Activity list:
[1] Return, word for word, the portion of the court opinion on agents' admissions running from "It can not be denied" down to "they were made.".
[2] Resume the court opinion on agents' admissions, picking up immediately after its final sentence.

Source document:
It can not be denied that when it is undertaken to show that admissions or statements were made by a third party it is incumbent on the party seeking to show it that they were made at a time and under such circumstances as to bind the principal, and hence if there be any doubt as to whether these statements were made during or after the work in question the burden is on the appellee to show that they were made at a time when the appellant was bound by them. In Adams v. Humphreys, 54 Ga. 496, it was held that the declarations of an agent are not competent evidence against his principal where it does not appear when they were made.

Some cases have made a distinction between statements made by a general agent and those made by a special agent, but in this State it can not be said that such distinction has been made, in view of the cases cited above; City Bank v. Bateman, where the declaration attempted to be offered was that of the president of the bank; Union Bank v. Gittings, where it was by the cashier; and Phelps v. G.C. C.R.R. Co., where it was by the Chief Engineer of the Company. Of course a general agent may have authority to bind a principal in some matters when his special agent would not, but after the spandrels had beeen encased in brick by the direction of the foreman of the appellant, and no demand was then made on the appellee to substitute concrete for the brick, and according to Volkman no difference between him and the foreman and Peterson as to the impossibility of putting concrete in that place existed, there is no rule of evidence which would permit their mere opinions, or their unsworn statements, if they be more than opinions, to be used against the appellant. The vice-president of the appellant testified that he had made demand on the defendant to concrete around the spandrel beams, but the defendant refused to do so on the ground that the drawings showed them laid in brick without any indication of concrete surrounding them, and that he therefore notified the defendant that he would use brick and charge defendant for it, which was done. Yet according to the appellee's contention the statements of the foreman and the superintendent made after the brick work had been done, that it was impossible to use concrete, was admissible in evidence, as an admission of the plaintiff. A principal having many agents in connection with the construction of such work would be placed in great jeopardy if the opinions or views expressed by them as to the work — especially as to what has already been done — are to bind him.

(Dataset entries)
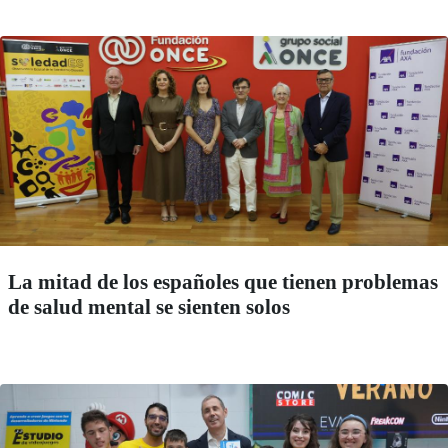
La mitad de los españoles que tienen problemas
de salud mental se sienten solos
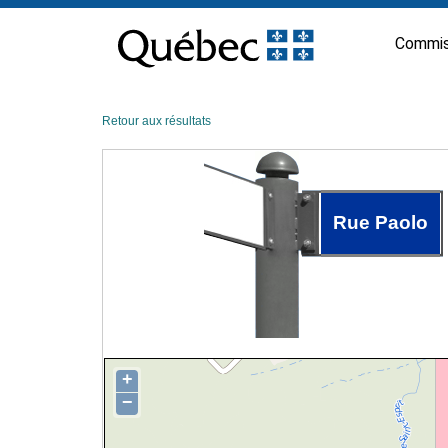
Passer
au
Commis
contenu
Retour aux résultats
Rue Paolo
+
−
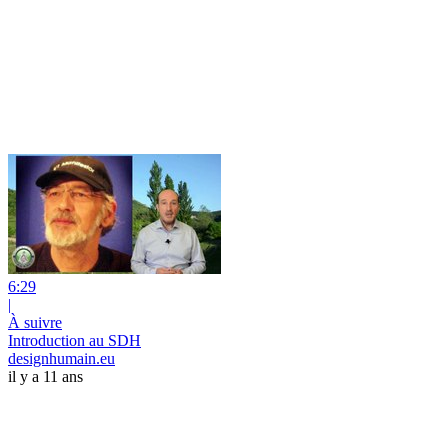
6:29
|
À suivre
Introduction au SDH
designhumain.eu
il y a 11 ans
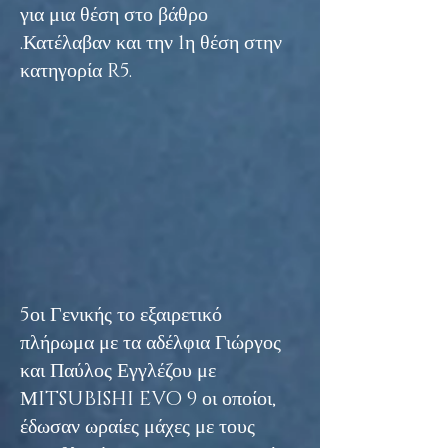
για μια θέση στο βάθρο
.Κατέλαβαν και την 1η θέση στην
κατηγορία R5.
5οι Γενικής το εξαιρετικό
πλήρωμα με τα αδέλφια Γιώργος
και Παύλος Εγγλέζου με
ΜITSUBISHI EVO 9 οι οποίοι,
έδωσαν ωραίες μάχες με τους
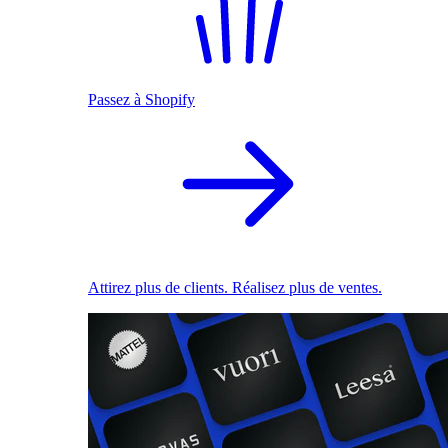
Passez à Shopify
Attirez plus de clients. Réalisez plus de ventes.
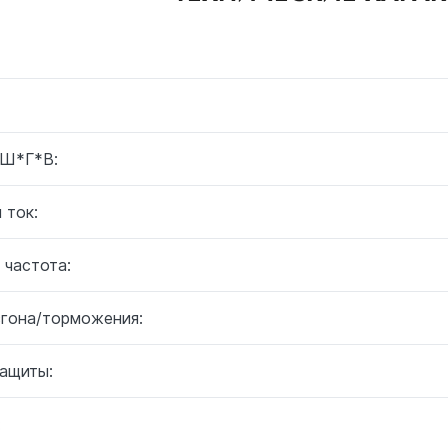
 Ш*Г*В:
 ток:
 частота:
згона/торможения:
защиты:
:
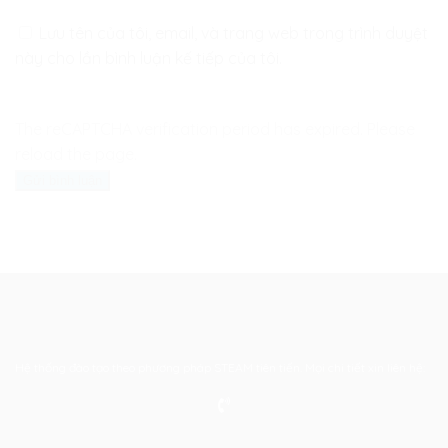
Lưu tên của tôi, email, và trang web trong trình duyệt
này cho lần bình luận kế tiếp của tôi.
The reCAPTCHA verification period has expired. Please
reload the page.
Hệ thống đào tạo theo phương pháp STEAM tiên tiến. Mọi chi tiết xin liên hệ:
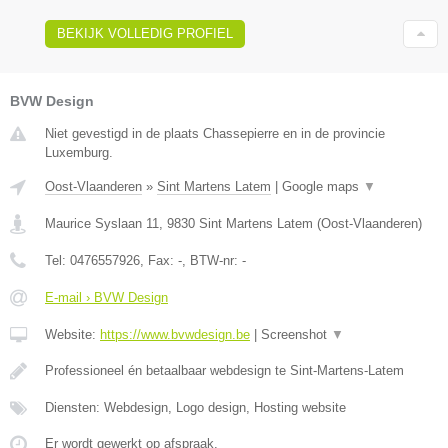
BEKIJK VOLLEDIG PROFIEL
BVW Design
Niet gevestigd in de plaats Chassepierre en in de provincie
Luxemburg.
Oost-Vlaanderen
»
Sint Martens Latem
|
Google maps
▼
Maurice Syslaan 11
,
9830
Sint Martens Latem
(
Oost-Vlaanderen
)
Tel:
0476557926
, Fax:
-
, BTW-nr:
-
E-mail › BVW Design
Website:
https://www.bvwdesign.be
|
Screenshot
▼
Professioneel én betaalbaar webdesign te Sint-Martens-Latem
Diensten: Webdesign, Logo design, Hosting website
Er wordt gewerkt op afspraak.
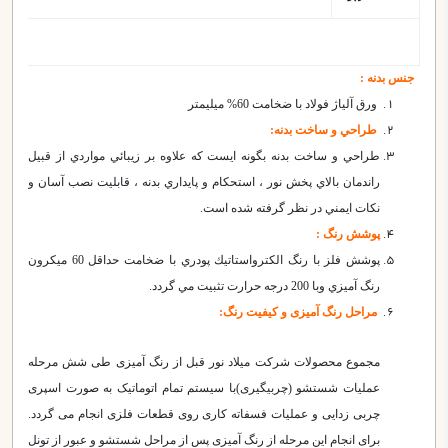
جنس بدنه :
ورق آلياژ فولاد با ضخامت 60% ميليمتر
طراحي و ساخت بدنه:
طراحي و ساخت بدنه بگونه ايست كه علاوه بر زيبائي مواردي از قبيل
راندمان بالاي پخش نور ، استحكام و پايداري بدنه ، قابليت نصب آسان و
نكات ايمني در نظر گرفته شده است.
پوشش رنگ :
پوشش فلز با رنگ الكترواستاتيك پودري با ضخامت حداقل 60 ميكرون
رنگ آميزي وبا 200 درجه حرارت تثبيت مي گردد.
مراحل رنگ آمیزی و کیفیت رنگ
:
مجموع محصولات شرکت میلاد نور قبل از رنگ آمیزی طی شش مرحله
عملیات شستشو (چربیگیری)با سیستم تمام اتوماتیک به صورت اسپری
چربی زدایی و عملیات فسفاته کاری روی قطعات فلزی انجام می گردد.
برای انجام این مرحله از رنگ آمیزی پس از مراحل شستشو و عبور از تونل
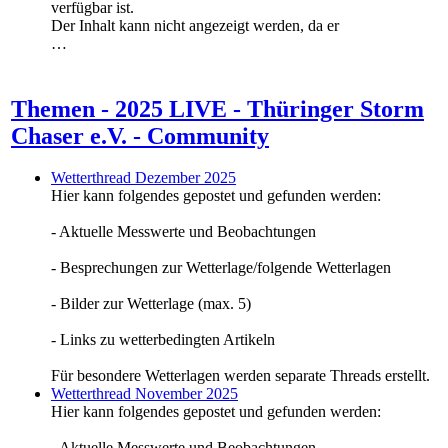
verfügbar ist.
Der Inhalt kann nicht angezeigt werden, da er
…
Themen - 2025 LIVE - Thüringer Storm
Chaser e.V. - Community
Wetterthread Dezember 2025
Hier kann folgendes gepostet und gefunden werden:
- Aktuelle Messwerte und Beobachtungen
- Besprechungen zur Wetterlage/folgende Wetterlagen
- Bilder zur Wetterlage (max. 5)
- Links zu wetterbedingten Artikeln
Für besondere Wetterlagen werden separate Threads erstellt.
Wetterthread November 2025
Hier kann folgendes gepostet und gefunden werden:
- Aktuelle Messwerte und Beobachtungen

Per-task outputs:
[1]
It can not be denied that when it is undertaken to show that admissions or statements were made by a third party it is incumbent on the party seeking to show it that they were made at a time and under such circumstances as to bind the principal, and hence if there be any doubt as to whether these statements were made during or after the work in question the burden is on the appellee to show that they were made at a time when the appellant was bound by them. In Adams v. Humphreys, 54 Ga. 496, it was held that the declarations of an agent are not competent evidence against his principal where it does not appear when they were made.

[2]
The evidence was not offered to contradict the foreman or Peterson, and although it is not shown whether the foreman testified, it is stated in the record that Peterson did not testify. Of course they or either of them could have been called as witnesses by the appellee, but to permit evidence of statements made by agents, even such an agent as Peterson, after the particular transaction is ended, might be very disasterous to principals. There was therefore in our judgment error in admitting this testimony, and as it was on a very material question it was injurious error.

The second exception only shows an objection to and a ruling on the last question. The witness had already stated, and repeated after the exception, what the work had cost his company without objection, and we can not see how the appellant was injured by the ruling as presented to us in the record. We can not determine from the record just what evidence was struck out under the ruling presented by the third bill of exceptions. We understand it was what was admitted subject to exceptions, but the record does not show what that was. The rulings presented by the fourth and fifth bills of exception, and the defendant's sixth and seventh prayers were correct. We find nothing in the contract to require the defendant to pay any part of the cost of the watchmen or of the temperary heat. The testimony of the defendant tended to show that at least as to the latter it was injurious rather than beneficial to its work, but in the absence of some provision in the contract, or some agreement to pay those items, they could not be allowed.

It only remains to consider the motion in arrest of judgment which the appellant made but was overruled. The reason assigned in the motion is, "Because the jury by its verdict improperly and illegally assessed damages in favor of the defendant against the plaintiff, based on claims of the defendant that were unliquidated." Without deeming it proper to determine whether the claims which were objected to as unliquidated can be allowed under a plea of set off, inasmuch as no such question was so raised below as to properly present it to us for review, we are of the opinion that the motion was rightly overruled. Section 9 of Article 75, as amended by the Act of 1888, Chapter 547, was intended to prevent the practice which had become too frequent, of a party waiting until the trial was over, and then, if the verdict was against him, have the judgment arrested, instead of presenting the question before or at the trial when the case could be disposed of on its merits, and in many instances amendments could be made so as to obviate the objection, if well taken. For many years the statute simply provided that "No judgment shall be arrested or set aside for any omission of mere matter of form, nor because one or more of the counts in the declaration may be bad, if there be one count sufficient in substance," but that was found not to be sufficient, and by the Act of 1888 there was added "nor because of any misjoinder of forms of action or of counts, nor of any other matter or cause which might have been subject of general demurrer to the declaration or other pleadings." Mr. Poe, in section 756A of his valuable work on Pleadings, in speaking of that Act said: "This Act completely remedies the evil, places civil and criminal cases, in this particular, upon the same footing, and practically puts an end to motions in arrest of judgment, grounded on alleged defects in the pleadings, and thus introduces a most desirable reform."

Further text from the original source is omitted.